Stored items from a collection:
"""
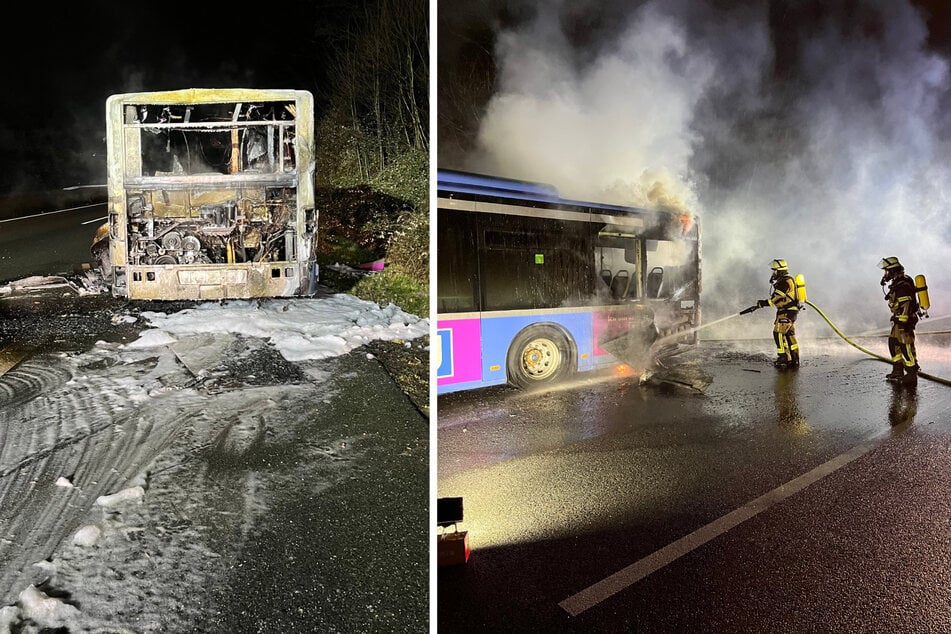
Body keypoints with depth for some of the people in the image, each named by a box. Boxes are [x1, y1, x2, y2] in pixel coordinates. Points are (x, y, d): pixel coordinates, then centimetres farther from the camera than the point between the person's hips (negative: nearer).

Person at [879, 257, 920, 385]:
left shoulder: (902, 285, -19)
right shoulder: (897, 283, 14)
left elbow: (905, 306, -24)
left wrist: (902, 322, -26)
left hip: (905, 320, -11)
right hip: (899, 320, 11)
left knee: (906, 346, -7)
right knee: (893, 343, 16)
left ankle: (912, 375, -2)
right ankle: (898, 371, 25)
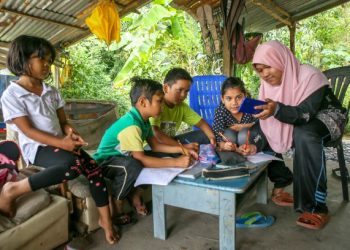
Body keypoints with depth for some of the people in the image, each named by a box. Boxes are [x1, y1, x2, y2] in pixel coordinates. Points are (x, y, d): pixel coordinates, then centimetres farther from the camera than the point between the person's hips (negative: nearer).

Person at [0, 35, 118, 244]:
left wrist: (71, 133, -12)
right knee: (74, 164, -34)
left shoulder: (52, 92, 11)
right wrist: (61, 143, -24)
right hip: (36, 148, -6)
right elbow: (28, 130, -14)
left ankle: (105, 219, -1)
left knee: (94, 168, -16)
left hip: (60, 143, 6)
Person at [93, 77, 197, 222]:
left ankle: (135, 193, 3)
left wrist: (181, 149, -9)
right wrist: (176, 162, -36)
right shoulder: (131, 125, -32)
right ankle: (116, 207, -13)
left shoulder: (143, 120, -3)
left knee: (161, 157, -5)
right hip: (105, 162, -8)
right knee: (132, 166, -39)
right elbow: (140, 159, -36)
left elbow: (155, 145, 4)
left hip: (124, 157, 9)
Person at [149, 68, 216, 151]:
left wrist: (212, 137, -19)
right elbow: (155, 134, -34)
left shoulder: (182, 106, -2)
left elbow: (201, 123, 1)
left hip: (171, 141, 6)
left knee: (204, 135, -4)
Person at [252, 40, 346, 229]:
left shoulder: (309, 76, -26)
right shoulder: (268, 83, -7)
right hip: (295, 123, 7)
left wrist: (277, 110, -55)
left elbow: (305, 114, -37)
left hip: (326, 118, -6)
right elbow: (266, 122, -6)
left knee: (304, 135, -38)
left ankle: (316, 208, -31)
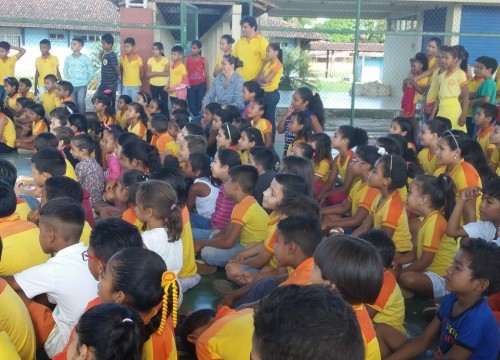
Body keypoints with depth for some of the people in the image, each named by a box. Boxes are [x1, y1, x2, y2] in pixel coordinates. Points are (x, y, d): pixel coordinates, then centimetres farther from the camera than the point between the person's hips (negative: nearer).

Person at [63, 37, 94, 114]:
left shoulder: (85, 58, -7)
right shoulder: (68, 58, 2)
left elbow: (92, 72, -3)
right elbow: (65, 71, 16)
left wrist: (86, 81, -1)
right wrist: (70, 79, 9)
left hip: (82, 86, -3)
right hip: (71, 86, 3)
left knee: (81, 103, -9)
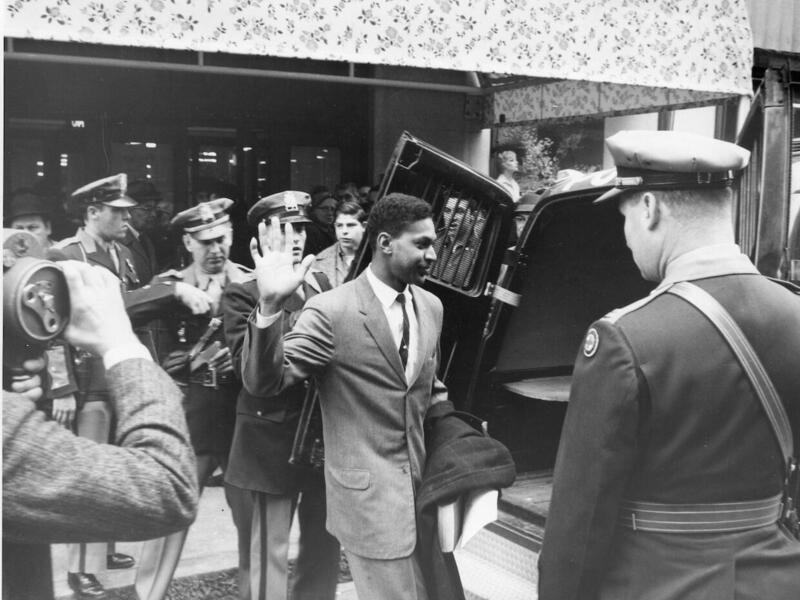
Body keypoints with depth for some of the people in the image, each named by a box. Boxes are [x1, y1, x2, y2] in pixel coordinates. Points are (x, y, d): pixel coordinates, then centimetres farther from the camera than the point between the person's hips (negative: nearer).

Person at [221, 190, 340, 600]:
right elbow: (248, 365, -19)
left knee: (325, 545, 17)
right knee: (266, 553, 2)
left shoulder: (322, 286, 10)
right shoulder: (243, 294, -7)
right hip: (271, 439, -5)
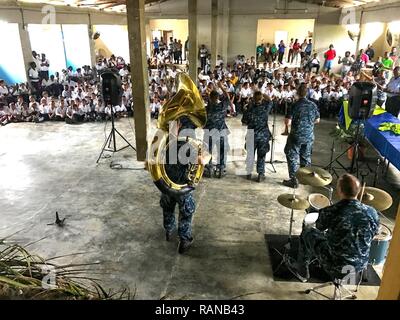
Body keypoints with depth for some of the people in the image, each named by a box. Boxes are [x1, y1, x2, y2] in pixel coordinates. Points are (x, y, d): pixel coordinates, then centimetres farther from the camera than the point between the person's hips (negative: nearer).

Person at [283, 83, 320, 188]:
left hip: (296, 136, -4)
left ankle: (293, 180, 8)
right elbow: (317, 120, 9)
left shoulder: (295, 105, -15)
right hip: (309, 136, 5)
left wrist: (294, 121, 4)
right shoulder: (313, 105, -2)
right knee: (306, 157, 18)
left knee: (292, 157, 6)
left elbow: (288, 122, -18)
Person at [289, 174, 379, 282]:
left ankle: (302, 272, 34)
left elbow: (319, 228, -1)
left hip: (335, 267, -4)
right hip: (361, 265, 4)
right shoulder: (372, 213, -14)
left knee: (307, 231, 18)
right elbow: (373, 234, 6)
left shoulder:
"""
Work required: Your task is to reproduce exactly the lines from the start of the data above through the line containing "right ankle: (898, 371, 25)", leaving every picture out.

Output for this task:
Body keypoints with depth for some of the people in the image, each named by a box. Boxes are [x1, y1, x2, y2] in pixel coordinates. Points are (x, y, d): pixel coordinates, then centimetres farther from the camera than the point between the person's hips (negative: nearer).

Person at [879, 257, 920, 385]:
left shoulder: (902, 285, -19)
right shoulder: (897, 283, 14)
left elbow: (905, 306, -24)
left wrist: (902, 322, -26)
left hip: (905, 320, -11)
right hip: (899, 320, 11)
left knee: (906, 346, -7)
right knee: (893, 343, 16)
left ankle: (912, 375, -2)
right ankle: (898, 371, 25)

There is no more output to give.